══ GIVEN TEXT ══

On Tuesday, Solana-based DeFi trading platform Mango Markets was exploited for around $117 million. Mango Markets confirmed that the funds were drained from the platform via an oracle price manipulation.
According to blockchain auditor OtterSec, the attacker manipulated their Mango collateral by temporarily driving up the collateral value and then took out massive loans against the collateral.
Mango Markets said that they are currently investigating the incident and have disabled front-end deposits.
The protocol explained that 2 USDC-funded accounts took an outsized position in MNGO perps (perpetual contracts). As a result, MNGO prices on exchanges such as FTX and Ascendex shot up 5-10x within a few minutes.
Switchboard and Pyth oracles updated their MNGO benchmark price to $0.15+, causing an increase in mark-to-market value of the account that was long on MNGO-PERP. This allowed the account to borrow other cryptos from the platform in excess of the fair amount.
The net value drained was $100 million in USDC, MSOL, SOL, BTC, USDT, SRM, and MNGO, confirmed by Mango Markets.
“We believe the most constructive way to approach this is to continue communicating with those responsible for the incident and attempt to resolve the issues amicably,” tweeted Mango Markets.
The attacker has put forth a proposal titled “repay bad debt” on the Mango Markets DAO, demanding a $70 million bounty. The hacker would send back $50 million worth of hacked funds if Mango used the $70 million in the treasury to clear bad debts.
The attacker has also requested to be left out of criminal charges.
“You’re disgusting. What you did is wrong in every way possible,” commented a user on the proposal.
Following the news, the MANGO token was down more than 40%, according to Coinmarketcap data.

═══
══ PROVIDED MATERIAL ══

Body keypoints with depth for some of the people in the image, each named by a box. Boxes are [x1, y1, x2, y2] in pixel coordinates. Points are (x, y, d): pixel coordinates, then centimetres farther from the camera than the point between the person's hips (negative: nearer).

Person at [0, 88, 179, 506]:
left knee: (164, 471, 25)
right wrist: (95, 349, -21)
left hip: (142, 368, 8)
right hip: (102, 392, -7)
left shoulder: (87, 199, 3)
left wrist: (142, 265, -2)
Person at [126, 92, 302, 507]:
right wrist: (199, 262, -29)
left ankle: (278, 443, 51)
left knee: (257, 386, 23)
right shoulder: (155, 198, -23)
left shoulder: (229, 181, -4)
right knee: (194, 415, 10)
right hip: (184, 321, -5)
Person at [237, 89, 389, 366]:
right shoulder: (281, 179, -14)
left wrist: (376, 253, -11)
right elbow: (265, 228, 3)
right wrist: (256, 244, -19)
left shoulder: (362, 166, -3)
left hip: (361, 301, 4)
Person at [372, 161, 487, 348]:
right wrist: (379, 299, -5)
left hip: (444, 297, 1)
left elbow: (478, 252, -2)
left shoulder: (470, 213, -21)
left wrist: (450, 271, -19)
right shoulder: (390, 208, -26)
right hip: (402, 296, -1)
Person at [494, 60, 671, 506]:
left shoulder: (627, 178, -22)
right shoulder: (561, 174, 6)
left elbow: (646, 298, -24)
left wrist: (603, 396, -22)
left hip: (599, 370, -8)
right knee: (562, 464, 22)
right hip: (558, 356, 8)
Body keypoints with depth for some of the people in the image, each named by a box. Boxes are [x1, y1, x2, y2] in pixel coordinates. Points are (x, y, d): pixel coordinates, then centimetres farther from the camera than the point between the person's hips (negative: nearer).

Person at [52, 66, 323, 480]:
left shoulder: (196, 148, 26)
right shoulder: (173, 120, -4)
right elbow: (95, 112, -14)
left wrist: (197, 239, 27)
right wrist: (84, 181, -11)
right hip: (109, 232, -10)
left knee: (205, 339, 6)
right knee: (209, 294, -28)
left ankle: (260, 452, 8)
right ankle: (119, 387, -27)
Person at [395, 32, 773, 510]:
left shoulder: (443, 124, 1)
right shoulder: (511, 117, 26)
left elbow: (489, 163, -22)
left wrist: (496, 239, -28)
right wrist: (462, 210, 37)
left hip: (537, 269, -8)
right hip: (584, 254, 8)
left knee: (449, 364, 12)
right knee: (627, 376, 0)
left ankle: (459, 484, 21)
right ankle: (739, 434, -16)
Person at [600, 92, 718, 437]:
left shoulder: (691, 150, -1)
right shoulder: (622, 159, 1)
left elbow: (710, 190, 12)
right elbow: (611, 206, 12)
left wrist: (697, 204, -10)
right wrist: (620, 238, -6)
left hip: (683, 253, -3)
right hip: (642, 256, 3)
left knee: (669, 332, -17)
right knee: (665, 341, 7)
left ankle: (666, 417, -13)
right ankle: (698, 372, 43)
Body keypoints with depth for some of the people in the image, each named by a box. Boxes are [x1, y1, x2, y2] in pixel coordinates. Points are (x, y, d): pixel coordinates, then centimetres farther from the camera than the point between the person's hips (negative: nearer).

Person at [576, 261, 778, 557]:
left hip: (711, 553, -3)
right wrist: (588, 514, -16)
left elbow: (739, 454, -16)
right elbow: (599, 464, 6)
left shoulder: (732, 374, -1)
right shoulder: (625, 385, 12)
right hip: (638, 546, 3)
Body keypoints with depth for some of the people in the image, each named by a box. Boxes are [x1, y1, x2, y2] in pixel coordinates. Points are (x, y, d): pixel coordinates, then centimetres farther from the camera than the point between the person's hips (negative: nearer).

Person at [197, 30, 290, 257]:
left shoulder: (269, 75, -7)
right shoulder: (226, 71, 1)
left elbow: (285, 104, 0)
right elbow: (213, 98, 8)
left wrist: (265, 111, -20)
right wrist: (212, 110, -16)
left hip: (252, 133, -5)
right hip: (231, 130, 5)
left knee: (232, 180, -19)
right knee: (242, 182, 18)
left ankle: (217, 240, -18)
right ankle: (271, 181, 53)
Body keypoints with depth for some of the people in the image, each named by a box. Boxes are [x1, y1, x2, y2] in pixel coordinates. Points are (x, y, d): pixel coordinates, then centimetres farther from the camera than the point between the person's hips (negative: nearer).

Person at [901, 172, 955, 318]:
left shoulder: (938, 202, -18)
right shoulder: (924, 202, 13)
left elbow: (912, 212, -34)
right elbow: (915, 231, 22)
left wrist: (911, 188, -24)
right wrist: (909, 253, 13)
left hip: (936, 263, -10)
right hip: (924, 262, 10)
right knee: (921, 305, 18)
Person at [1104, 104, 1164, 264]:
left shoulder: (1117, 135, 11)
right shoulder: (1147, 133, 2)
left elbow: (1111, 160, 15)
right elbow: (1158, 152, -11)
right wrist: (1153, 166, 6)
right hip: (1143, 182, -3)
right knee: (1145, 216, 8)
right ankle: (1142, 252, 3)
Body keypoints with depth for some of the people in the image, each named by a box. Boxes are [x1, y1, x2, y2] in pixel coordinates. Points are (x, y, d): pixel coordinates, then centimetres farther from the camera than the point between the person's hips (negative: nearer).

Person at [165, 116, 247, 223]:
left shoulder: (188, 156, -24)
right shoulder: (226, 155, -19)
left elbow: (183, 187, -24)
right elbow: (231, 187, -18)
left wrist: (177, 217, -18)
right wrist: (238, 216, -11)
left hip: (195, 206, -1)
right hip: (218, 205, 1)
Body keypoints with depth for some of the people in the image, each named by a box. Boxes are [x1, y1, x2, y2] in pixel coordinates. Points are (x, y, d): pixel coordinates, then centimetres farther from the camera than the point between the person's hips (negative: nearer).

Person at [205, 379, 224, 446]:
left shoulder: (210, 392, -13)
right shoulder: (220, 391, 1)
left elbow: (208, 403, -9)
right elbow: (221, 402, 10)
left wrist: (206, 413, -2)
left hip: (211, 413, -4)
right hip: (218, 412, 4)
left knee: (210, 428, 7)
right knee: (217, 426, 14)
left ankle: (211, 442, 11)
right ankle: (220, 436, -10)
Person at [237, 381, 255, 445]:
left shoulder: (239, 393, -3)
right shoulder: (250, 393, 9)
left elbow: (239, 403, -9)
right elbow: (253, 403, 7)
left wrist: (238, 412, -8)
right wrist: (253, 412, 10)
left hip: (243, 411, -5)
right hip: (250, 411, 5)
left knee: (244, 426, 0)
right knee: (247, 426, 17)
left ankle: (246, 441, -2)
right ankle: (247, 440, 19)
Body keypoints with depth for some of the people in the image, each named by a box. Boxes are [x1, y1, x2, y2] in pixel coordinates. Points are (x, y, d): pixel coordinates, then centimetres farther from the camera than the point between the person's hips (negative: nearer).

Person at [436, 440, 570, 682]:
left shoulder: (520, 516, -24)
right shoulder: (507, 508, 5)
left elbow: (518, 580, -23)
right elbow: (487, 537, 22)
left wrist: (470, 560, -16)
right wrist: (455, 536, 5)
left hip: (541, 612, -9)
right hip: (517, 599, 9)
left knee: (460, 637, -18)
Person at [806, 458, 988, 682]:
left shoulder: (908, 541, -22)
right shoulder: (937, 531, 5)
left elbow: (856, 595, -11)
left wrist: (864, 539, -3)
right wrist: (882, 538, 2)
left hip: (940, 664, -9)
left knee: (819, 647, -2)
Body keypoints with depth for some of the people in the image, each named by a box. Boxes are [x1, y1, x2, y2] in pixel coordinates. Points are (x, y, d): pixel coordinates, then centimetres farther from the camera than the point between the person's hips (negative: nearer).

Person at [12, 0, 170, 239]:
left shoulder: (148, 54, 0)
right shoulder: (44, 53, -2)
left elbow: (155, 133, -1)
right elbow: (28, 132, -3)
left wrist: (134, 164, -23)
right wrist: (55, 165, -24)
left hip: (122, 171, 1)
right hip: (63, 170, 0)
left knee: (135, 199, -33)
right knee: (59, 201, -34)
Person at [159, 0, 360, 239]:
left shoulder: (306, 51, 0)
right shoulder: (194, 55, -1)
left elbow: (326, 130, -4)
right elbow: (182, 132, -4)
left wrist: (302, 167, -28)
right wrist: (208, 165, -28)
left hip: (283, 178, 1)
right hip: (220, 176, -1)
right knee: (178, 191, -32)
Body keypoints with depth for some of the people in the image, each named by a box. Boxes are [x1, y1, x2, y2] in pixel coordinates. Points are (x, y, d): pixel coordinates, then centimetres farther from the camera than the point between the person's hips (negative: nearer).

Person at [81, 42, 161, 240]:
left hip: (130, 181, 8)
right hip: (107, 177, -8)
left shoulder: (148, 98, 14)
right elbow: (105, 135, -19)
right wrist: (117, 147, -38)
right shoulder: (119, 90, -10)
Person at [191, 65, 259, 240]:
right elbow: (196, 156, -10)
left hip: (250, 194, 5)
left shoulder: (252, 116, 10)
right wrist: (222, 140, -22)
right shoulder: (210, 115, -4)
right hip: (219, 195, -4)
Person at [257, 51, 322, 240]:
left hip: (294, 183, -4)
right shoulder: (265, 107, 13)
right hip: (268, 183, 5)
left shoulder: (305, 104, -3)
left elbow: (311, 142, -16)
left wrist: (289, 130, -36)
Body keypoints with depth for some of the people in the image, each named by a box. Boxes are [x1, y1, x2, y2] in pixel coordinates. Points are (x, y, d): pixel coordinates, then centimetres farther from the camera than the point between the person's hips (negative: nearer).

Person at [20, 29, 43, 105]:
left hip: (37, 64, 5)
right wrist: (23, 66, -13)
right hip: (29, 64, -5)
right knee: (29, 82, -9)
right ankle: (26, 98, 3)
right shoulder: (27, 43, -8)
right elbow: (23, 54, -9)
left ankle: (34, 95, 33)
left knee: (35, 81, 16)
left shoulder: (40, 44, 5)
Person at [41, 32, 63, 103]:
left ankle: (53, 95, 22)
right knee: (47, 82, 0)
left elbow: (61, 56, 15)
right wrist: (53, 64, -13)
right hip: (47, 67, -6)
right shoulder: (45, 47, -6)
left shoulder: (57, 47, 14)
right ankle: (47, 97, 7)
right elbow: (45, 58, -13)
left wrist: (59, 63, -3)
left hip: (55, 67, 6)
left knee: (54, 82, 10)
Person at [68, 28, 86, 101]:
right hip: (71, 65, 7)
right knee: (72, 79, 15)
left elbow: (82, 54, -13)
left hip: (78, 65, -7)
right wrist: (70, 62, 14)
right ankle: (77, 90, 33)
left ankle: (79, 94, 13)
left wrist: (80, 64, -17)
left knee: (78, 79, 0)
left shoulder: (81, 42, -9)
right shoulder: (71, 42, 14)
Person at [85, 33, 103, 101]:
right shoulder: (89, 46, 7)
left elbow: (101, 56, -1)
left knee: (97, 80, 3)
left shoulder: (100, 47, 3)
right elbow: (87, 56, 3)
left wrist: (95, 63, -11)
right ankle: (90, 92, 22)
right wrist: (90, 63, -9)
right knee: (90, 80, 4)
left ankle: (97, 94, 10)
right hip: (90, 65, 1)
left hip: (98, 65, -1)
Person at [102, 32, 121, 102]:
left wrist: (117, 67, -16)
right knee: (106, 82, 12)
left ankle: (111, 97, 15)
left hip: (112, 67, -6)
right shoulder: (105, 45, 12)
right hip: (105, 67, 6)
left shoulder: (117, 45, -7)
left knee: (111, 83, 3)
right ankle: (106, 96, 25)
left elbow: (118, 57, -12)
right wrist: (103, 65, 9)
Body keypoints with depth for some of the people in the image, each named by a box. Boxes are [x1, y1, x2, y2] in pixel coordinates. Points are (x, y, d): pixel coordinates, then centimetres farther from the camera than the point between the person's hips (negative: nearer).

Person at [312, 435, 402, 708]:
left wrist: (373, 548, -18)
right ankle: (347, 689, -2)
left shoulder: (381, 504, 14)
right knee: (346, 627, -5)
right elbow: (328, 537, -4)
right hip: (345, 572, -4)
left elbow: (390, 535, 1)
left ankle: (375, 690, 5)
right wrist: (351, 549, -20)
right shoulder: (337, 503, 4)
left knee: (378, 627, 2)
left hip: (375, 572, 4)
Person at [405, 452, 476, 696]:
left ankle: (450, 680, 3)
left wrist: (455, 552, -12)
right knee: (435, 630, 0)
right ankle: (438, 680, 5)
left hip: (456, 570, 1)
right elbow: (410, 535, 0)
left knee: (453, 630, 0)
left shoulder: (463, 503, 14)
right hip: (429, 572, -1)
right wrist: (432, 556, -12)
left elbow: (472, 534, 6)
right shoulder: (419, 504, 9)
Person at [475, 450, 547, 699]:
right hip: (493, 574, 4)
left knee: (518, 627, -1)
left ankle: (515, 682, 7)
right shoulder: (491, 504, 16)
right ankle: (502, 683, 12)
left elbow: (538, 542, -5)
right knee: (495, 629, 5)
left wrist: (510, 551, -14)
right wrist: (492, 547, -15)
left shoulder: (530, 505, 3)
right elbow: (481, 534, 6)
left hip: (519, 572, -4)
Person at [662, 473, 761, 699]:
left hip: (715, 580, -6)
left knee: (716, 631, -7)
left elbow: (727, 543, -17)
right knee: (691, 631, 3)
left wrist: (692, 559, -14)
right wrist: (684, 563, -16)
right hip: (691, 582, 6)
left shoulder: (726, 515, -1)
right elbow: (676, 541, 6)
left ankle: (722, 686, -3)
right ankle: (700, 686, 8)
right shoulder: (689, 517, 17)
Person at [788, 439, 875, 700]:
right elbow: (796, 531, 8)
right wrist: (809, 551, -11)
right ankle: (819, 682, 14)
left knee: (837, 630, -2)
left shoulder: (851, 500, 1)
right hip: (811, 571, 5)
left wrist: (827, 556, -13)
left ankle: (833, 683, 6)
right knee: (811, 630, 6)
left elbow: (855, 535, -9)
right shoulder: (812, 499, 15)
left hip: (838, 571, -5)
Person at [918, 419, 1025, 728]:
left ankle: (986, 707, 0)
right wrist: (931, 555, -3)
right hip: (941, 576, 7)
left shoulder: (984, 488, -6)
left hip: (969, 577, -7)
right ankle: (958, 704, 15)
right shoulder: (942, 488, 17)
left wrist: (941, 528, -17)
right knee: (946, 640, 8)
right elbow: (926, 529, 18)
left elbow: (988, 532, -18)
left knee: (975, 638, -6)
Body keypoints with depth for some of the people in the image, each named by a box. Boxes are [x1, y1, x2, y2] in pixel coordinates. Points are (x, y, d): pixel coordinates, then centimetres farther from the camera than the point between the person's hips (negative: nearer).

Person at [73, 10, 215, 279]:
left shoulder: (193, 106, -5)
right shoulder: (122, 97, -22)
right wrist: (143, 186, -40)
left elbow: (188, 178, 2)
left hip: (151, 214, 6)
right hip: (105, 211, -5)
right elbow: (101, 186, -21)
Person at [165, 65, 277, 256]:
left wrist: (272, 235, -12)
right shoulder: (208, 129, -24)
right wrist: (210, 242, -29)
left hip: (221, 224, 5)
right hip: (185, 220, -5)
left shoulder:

═══

> WHAT YOU WILL DO
**A)** In the Mango Markets article, rewrite the stretch from "The attacker has put" through "on the proposal.", changing "attacker" to "exploiter".
**B)** Which assets does the Mango Markets article name as making up the net value drained?
**C)** Condense the paragraph of the Mango Markets article beginning "The attacker has put forth a proposal" into a single shorter sentence that keeps its main facts.
The listing above is separate material and has no connection to the Mango Markets article.

> SET OF ANSWERS
**A)**
The exploiter has put forth a proposal titled “repay bad debt” on the Mango Markets DAO, demanding a $70 million bounty. The hacker would send back $50 million worth of hacked funds if Mango used the $70 million in the treasury to clear bad debts.
The exploiter has also requested to be left out of criminal charges.
“You’re disgusting. What you did is wrong in every way possible,” commented a user on the proposal.

**B)** USDC, MSOL, SOL, BTC, USDT, SRM, MNGO

**C)** On the Mango Markets DAO, the attacker proposed "repay bad debt," demanding a $70 million bounty and offering to return $50 million of the hacked funds if Mango used the $70 million in its treasury to clear bad debts.